A major water source for Shek Pik Reservoir is Tung Chung River. The water, collected by tunnels, is transferred to the reservoir via an underground pipe running between Ngong Ping and Lantau Peak.

==History==
In the 1950s, water shortages affected Hong Kong. To relieve the problem the Hong Kong Government decided to build a reservoir in Shek Pik Heung valley (石壁鄉) and to further develop Lantau Island. The main contractor for the reservoir scheme was Soletanche, a French company.

Prior to construction there were four villages, Shek Pik Tai Tsuen (石壁大村), Fan Pui Tsuen (墳背村), Kong Pui Tsuen (崗貝村) and Hang Tsai Tsuen (坑仔村), in the valley. They were all relocated as part of the reservoir construction.

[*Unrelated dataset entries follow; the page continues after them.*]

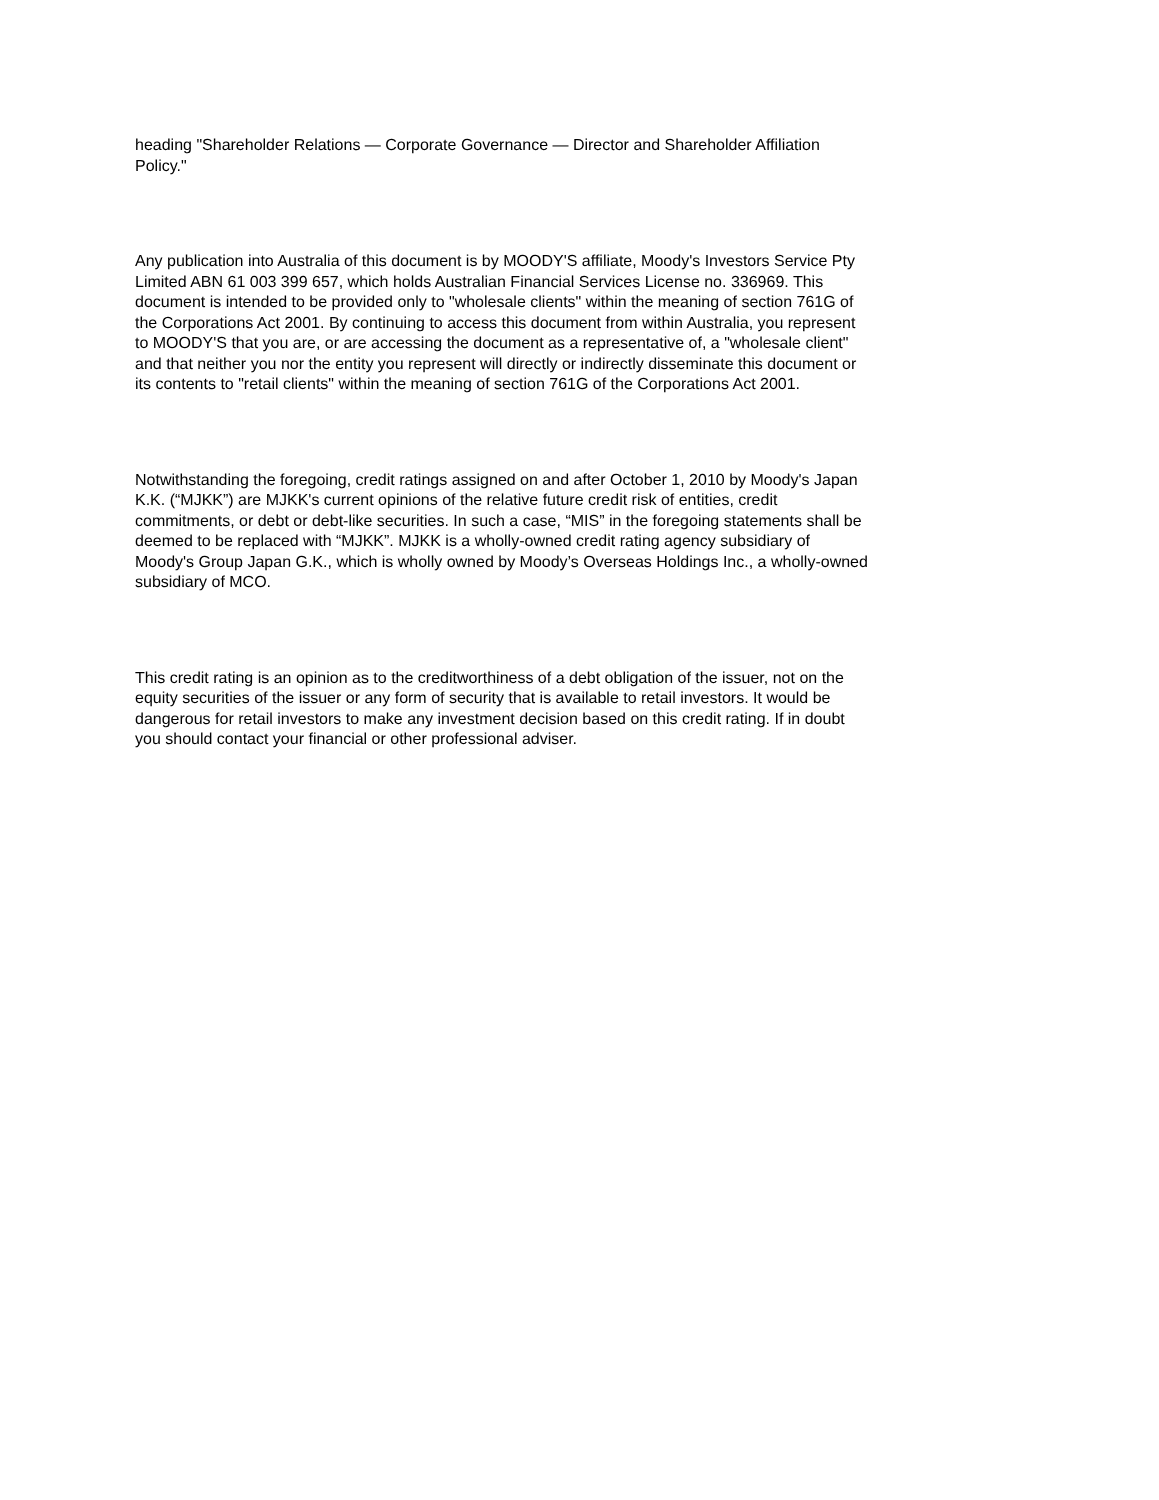heading "Shareholder Relations — Corporate Governance — Director and Shareholder Affiliation Policy."
Any publication into Australia of this document is by MOODY'S affiliate, Moody's Investors Service Pty Limited ABN 61 003 399 657, which holds Australian Financial Services License no. 336969. This document is intended to be provided only to "wholesale clients" within the meaning of section 761G of the Corporations Act 2001. By continuing to access this document from within Australia, you represent to MOODY'S that you are, or are accessing the document as a representative of, a "wholesale client" and that neither you nor the entity you represent will directly or indirectly disseminate this document or its contents to "retail clients" within the meaning of section 761G of the Corporations Act 2001.
Notwithstanding the foregoing, credit ratings assigned on and after October 1, 2010 by Moody's Japan K.K. (“MJKK”) are MJKK's current opinions of the relative future credit risk of entities, credit commitments, or debt or debt-like securities. In such a case, “MIS” in the foregoing statements shall be deemed to be replaced with “MJKK”. MJKK is a wholly-owned credit rating agency subsidiary of Moody's Group Japan G.K., which is wholly owned by Moody’s Overseas Holdings Inc., a wholly-owned subsidiary of MCO.
This credit rating is an opinion as to the creditworthiness of a debt obligation of the issuer, not on the equity securities of the issuer or any form of security that is available to retail investors. It would be dangerous for retail investors to make any investment decision based on this credit rating. If in doubt you should contact your financial or other professional adviser.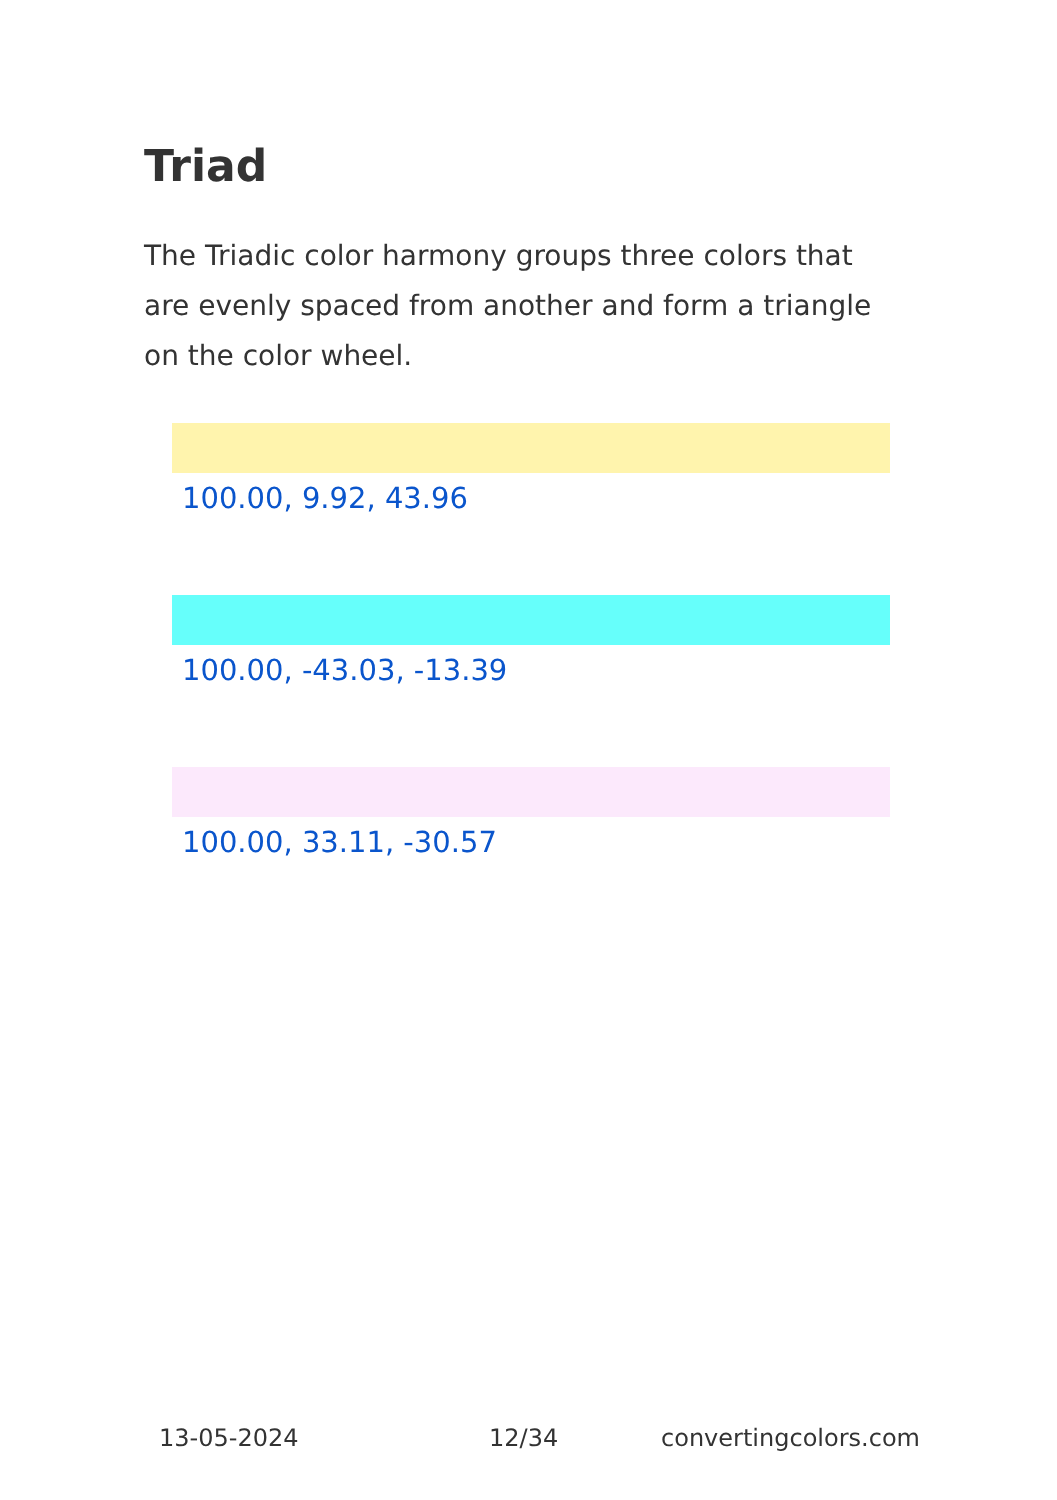Triad
The Triadic color harmony groups three colors that are evenly spaced from another and form a triangle on the color wheel.
100.00, 9.92, 43.96
100.00, -43.03, -13.39
100.00, 33.11, -30.57
13-05-2024 12/34 convertingcolors.com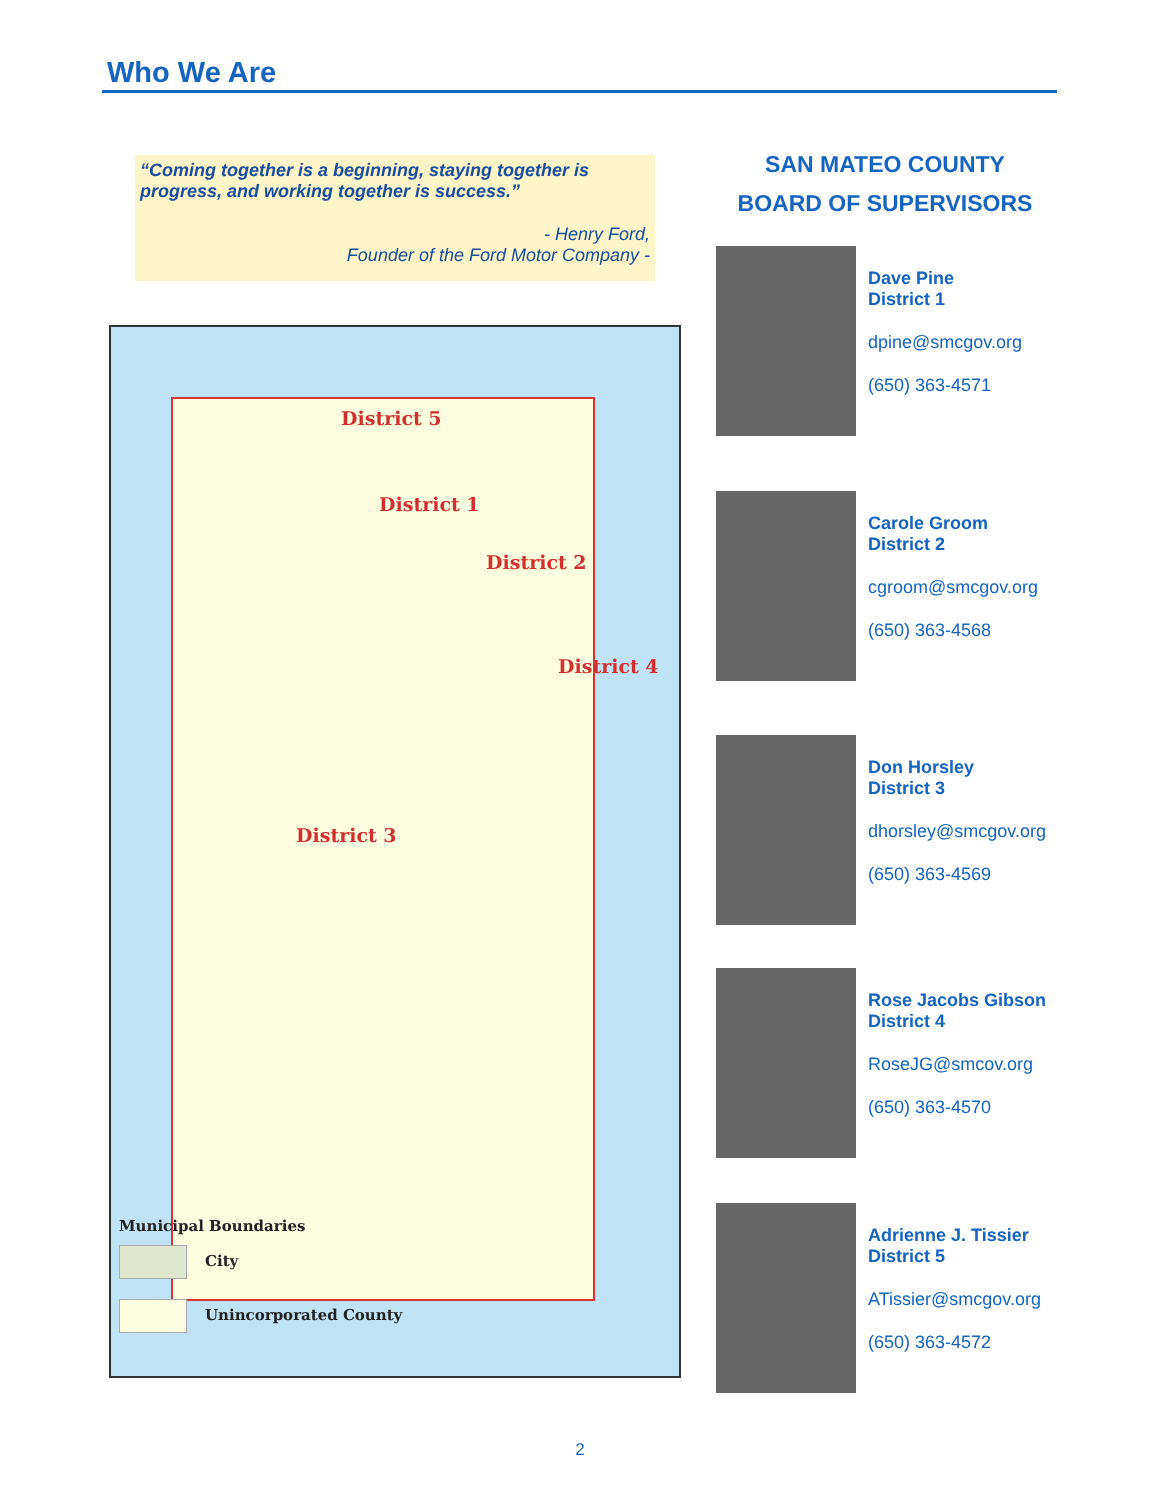Who We Are
“Coming together is a beginning, staying together is progress, and working together is success.”
- Henry Ford,
Founder of the Ford Motor Company -
District 5
District 1
District 2
District 4
District 3
Municipal Boundaries
City
Unincorporated County
SAN MATEO COUNTY
BOARD OF SUPERVISORS
Dave Pine
District 1
dpine@smcgov.org
(650) 363-4571
Carole Groom
District 2
cgroom@smcgov.org
(650) 363-4568
Don Horsley
District 3
dhorsley@smcgov.org
(650) 363-4569
Rose Jacobs Gibson
District 4
RoseJG@smcov.org
(650) 363-4570
Adrienne J. Tissier
District 5
ATissier@smcgov.org
(650) 363-4572
2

A Hau Wong Temple was located there and was inundated by the Shek Pik Reservoir in 1960.

In 1961, an 8-mile submarine pipeline was built to move water from the reservoir to Hong Kong Island, submerged from Silvermine Bay to Sandy Bay. Water supply started in November 1963, however there was an internal lining failure.